Segment Start: Extracted text
Trustworthy Machine Learning: How to Build Trust in Machine Learning

Trustworthy Machine Learning - How to build TRUST in Machine Learning, the sane way

Machine learning is becoming an integral part of every aspect of our lives. As these systems’ complexity grows, and they take many more decisions for us, we need to tackle the biggest barrier to their adoption ⚠️; “How can we trust THAT machine learning model?”.

It doesn’t matter how well a machine learning model performs if users do not trust its predictions.

Building trust in machine learning is tough. Loss of trust is possibly the biggest risk that a business can ever face ☠. Unfortunately, people tend to discuss this topic in a very superficial and buzzwordy manner.

In this post, I will present why it is difficult to build trust in machine learning projects. To gain the most business value from the model, we want stakeholders to trust it. We want to provide defensive mechanisms to avoid problems impacting stakeholders and to build developers’ trust in the product.

Why is it difficult to TRUST machine learning models?

Trust needs to be earned, and gaining trust is not easy especially when it comes to software. To gain that trust you want the software to work well, change according to your needs and not break doing so. There are entire industries that do “just that”. Understanding whether a code change may negatively affect the end user, and fixing it in time. A project with machine learning is even tougher for the following reasons:

Many moving parts 🚴🏻‍♀️— both the code and the data change in exotic ways. In some cases, it is even worse as you are the producer of the dataset.
Output is “unpredictable” 🎁— you can’t cover all the predictions your model will show your end users. This can be mitigated by explaining why the model provided such predictions.
Multiple departments involved🤼 — usually multiple roles have different parts because they require different sets of skills. From data ingestion, model development, model deployment, monitoring, and using the model. Communicating and working together effectively is not a trivial task.
Tough development cycle 😫 — to create a model you need a lot of data, enough computing resources, and enough time. This makes local development tougher. You may sample, use expensive computers, or use the cloud. But still, the feedback loop will be quite long. If that wasn’t enough, machine learning code is difficult to debug.
Machine learning systems are complex 🤯— they rarely meet users’ expectations in a regular way. Most of the time your algorithm works but not well enough. Even defining what is appropriate and what should be measured is a nontrivial task. This becomes even tougher as there are not enough best practices out there, and even those are not focused on trust.

It’s also perhaps important to state upfront that building trust is hard and often requires a fundamental change in the way systems are designed, developed, and tested. Thus we should tackle the problem step by step and collect feedback.

Birds eye view on building TRUST

We will cover every step in the machine learning life cycle and what mechanisms we need to harness to improve trust ♻️:

Defining success — we define what it means “the model works well”. In this section, we discuss how we evaluate our models and whether they will be adopted.
Segment End: Extracted text
Segment Start: Data supplied
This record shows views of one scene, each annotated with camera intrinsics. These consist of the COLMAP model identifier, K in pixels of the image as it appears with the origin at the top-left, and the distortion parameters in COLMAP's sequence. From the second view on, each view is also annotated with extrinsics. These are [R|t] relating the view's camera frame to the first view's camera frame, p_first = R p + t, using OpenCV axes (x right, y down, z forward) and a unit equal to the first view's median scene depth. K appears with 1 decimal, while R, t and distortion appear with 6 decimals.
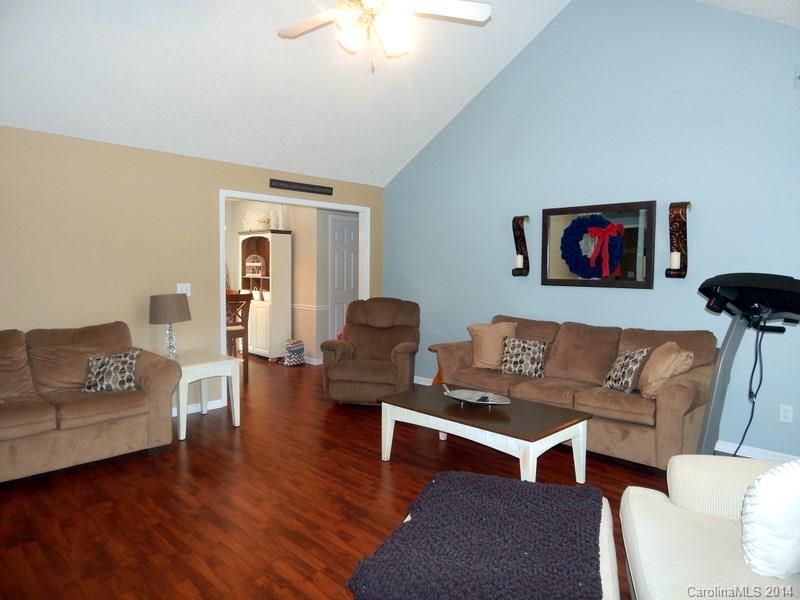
lens RADIAL K [[532.9, 0, 403.4], [0, 532.9, 299.1], [0, 0, 1]] dist [-0.005882, -0.002898]
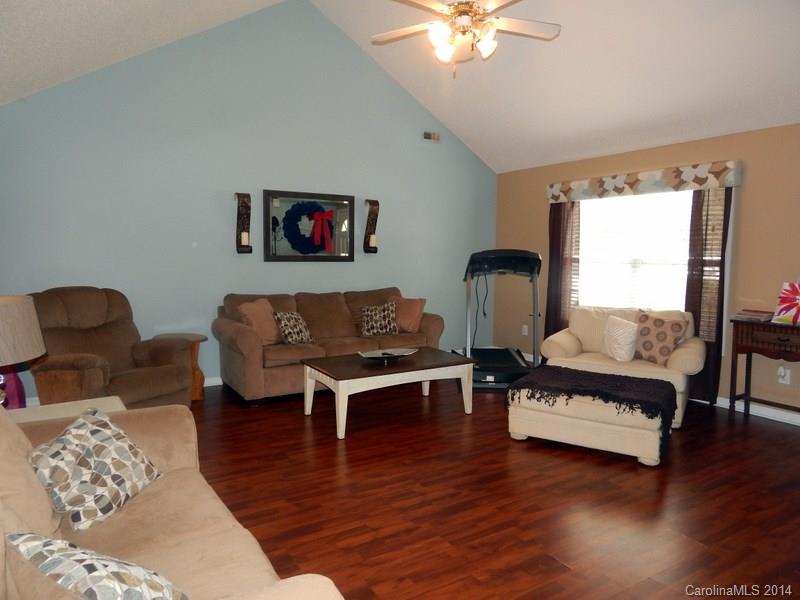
lens RADIAL K [[532.9, 0, 403.4], [0, 532.9, 299.1], [0, 0, 1]] dist [-0.005882, -0.002898]
pose [[0.236364, -0.097476, 0.966763, -0.742284], [0.051592, 0.994811, 0.087690, -0.032102], [-0.970294, 0.029150, 0.240167, 0.494234]]
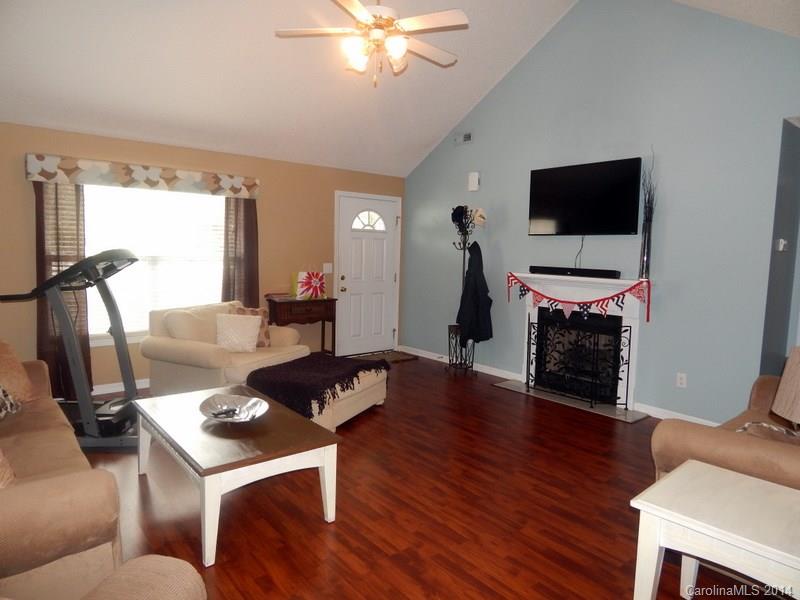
lens RADIAL K [[527.9, 0, 399.7], [0, 527.9, 294.9], [0, 0, 1]] dist [-0.000246, -0.000370]
pose [[-0.993814, -0.048630, 0.099840, -0.145115], [-0.033380, 0.988260, 0.149090, -0.090658], [-0.105918, 0.144836, -0.983770, 1.292661]]
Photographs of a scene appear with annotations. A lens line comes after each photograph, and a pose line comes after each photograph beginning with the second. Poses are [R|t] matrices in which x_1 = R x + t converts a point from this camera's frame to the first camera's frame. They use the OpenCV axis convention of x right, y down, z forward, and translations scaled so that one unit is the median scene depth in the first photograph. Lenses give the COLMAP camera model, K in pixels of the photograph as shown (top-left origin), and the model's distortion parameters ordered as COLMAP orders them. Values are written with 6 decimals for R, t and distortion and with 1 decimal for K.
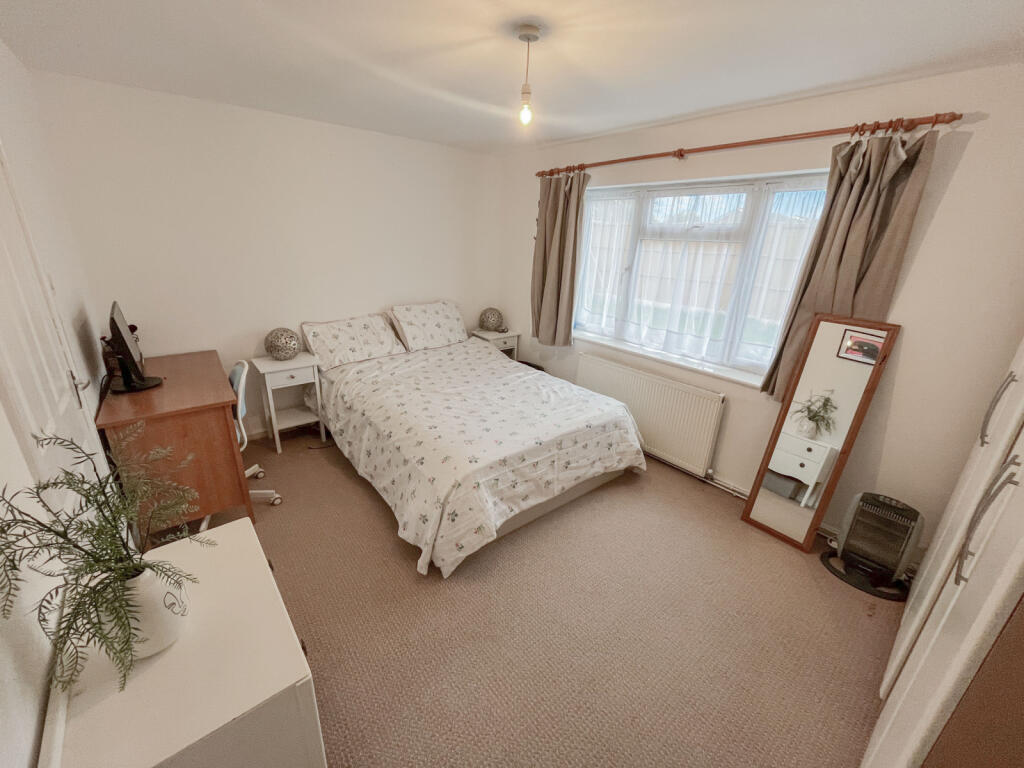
lens RADIAL K [[410.7, 0, 517.0], [0, 410.7, 378.2], [0, 0, 1]] dist [-0.000814, -0.000100]
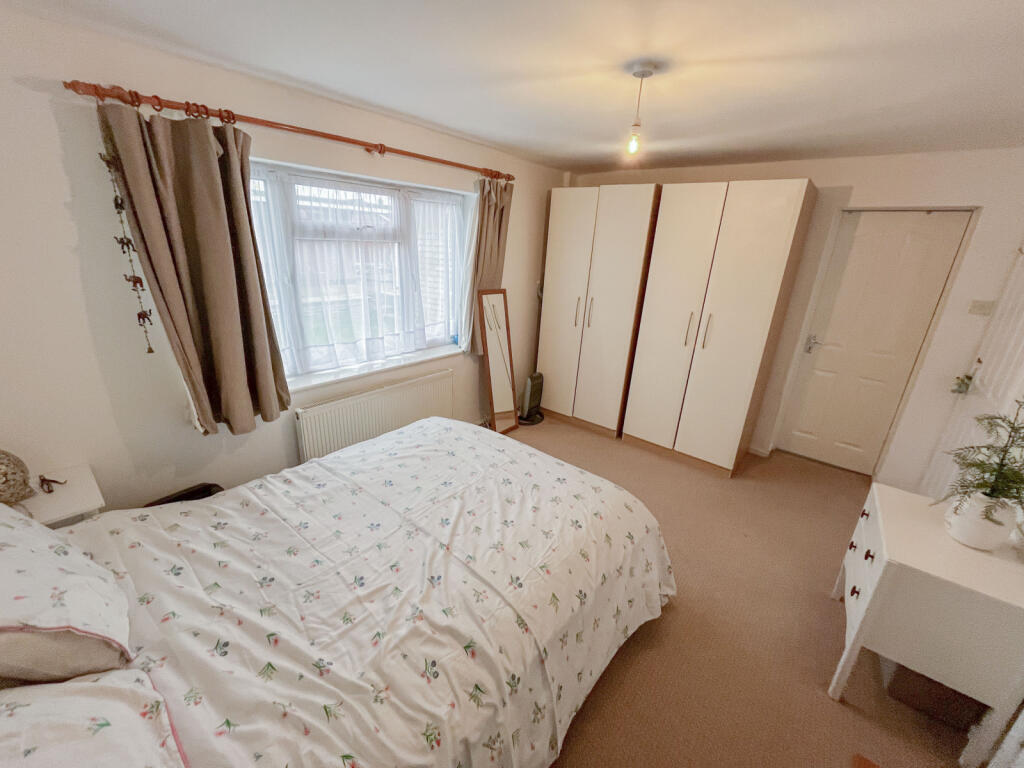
lens RADIAL K [[409.6, 0, 494.8], [0, 409.6, 379.3], [0, 0, 1]] dist [-0.001139, -0.000216]
pose [[-0.161485, -0.357894, 0.919693, -0.633390], [0.274276, 0.878933, 0.390191, -0.360633], [-0.947996, 0.315259, -0.043773, 0.907952]]
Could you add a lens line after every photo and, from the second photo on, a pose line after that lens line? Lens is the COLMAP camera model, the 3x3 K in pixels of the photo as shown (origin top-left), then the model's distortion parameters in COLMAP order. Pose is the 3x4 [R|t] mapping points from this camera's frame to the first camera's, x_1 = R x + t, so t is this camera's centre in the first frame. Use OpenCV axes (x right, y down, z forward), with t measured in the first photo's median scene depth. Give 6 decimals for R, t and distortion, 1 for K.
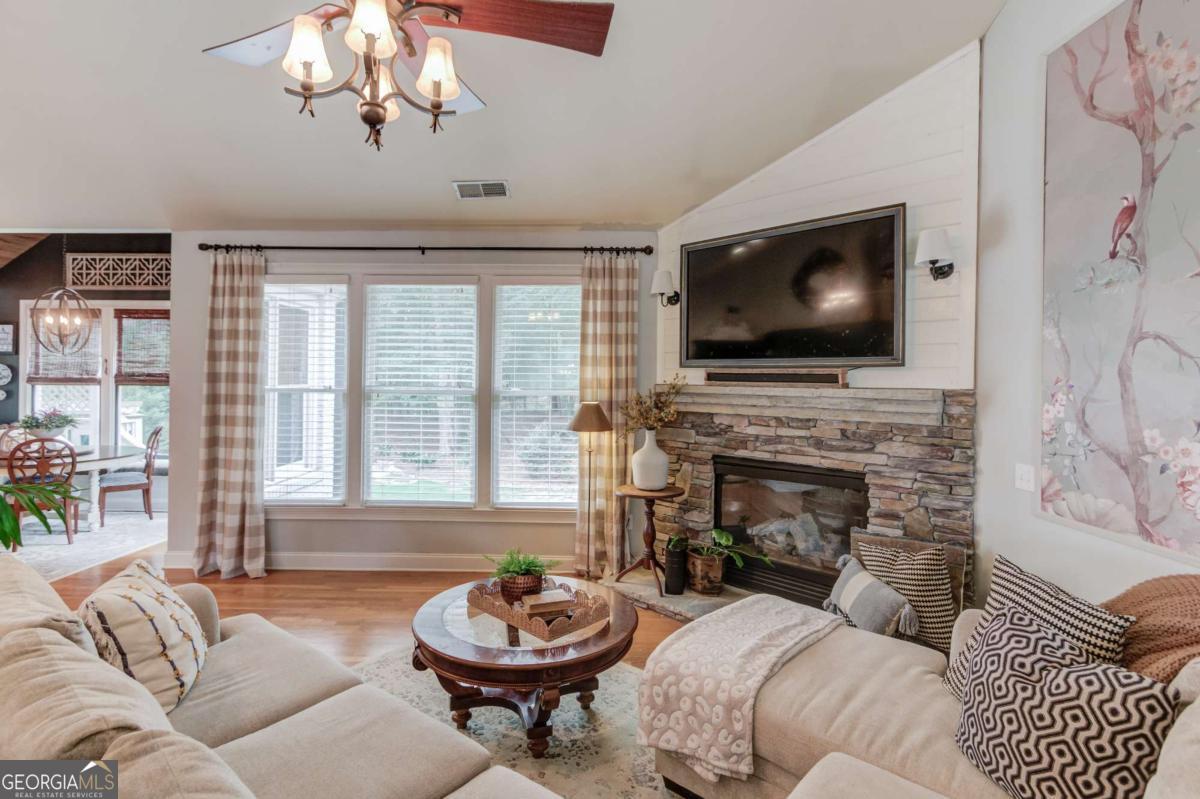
lens RADIAL K [[594.0, 0, 596.5], [0, 594.0, 380.6], [0, 0, 1]] dist [-0.022029, 0.007553]
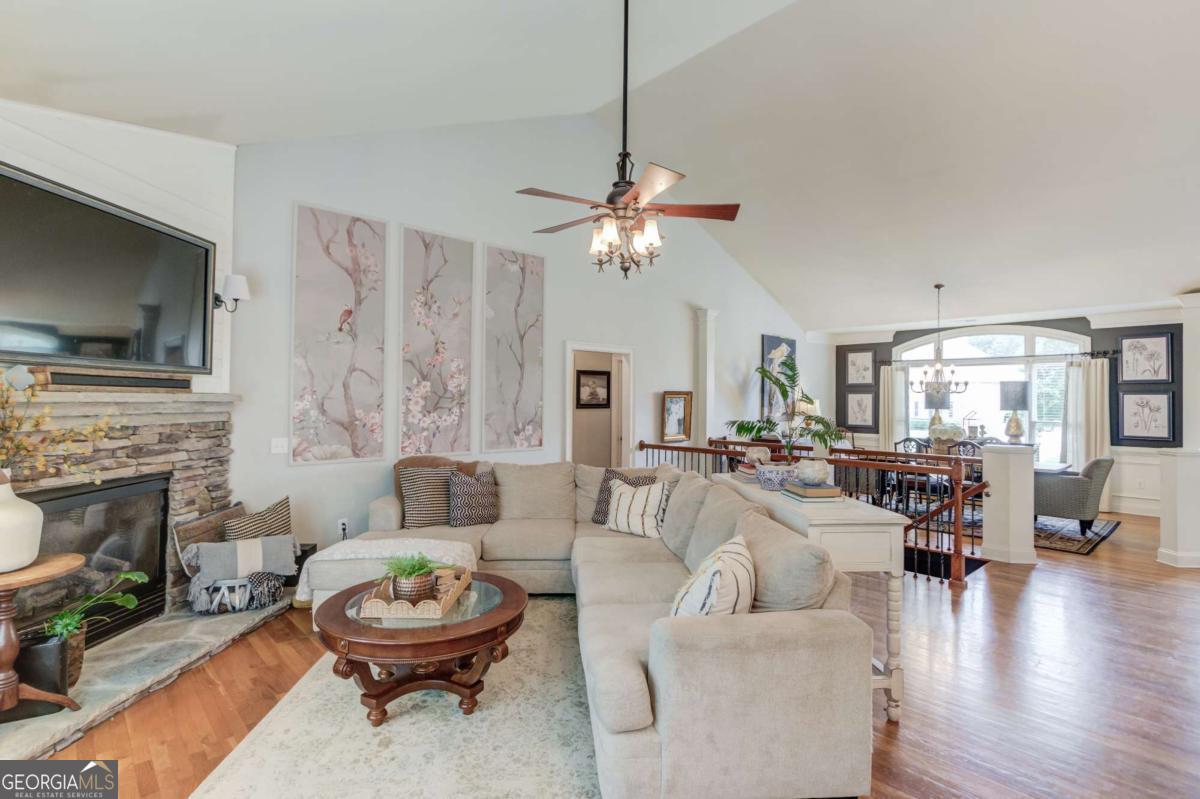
Segment End: Data supplied
> _Required action_
Transcribe the portion of the article on trustworthy machine learning between "Multiple departments involved🤼" and "a trivial task.", inclusive.

> _Expected answer_
Multiple departments involved🤼 — usually multiple roles have different parts because they require different sets of skills. From data ingestion, model development, model deployment, monitoring, and using the model. Communicating and working together effectively is not a trivial task.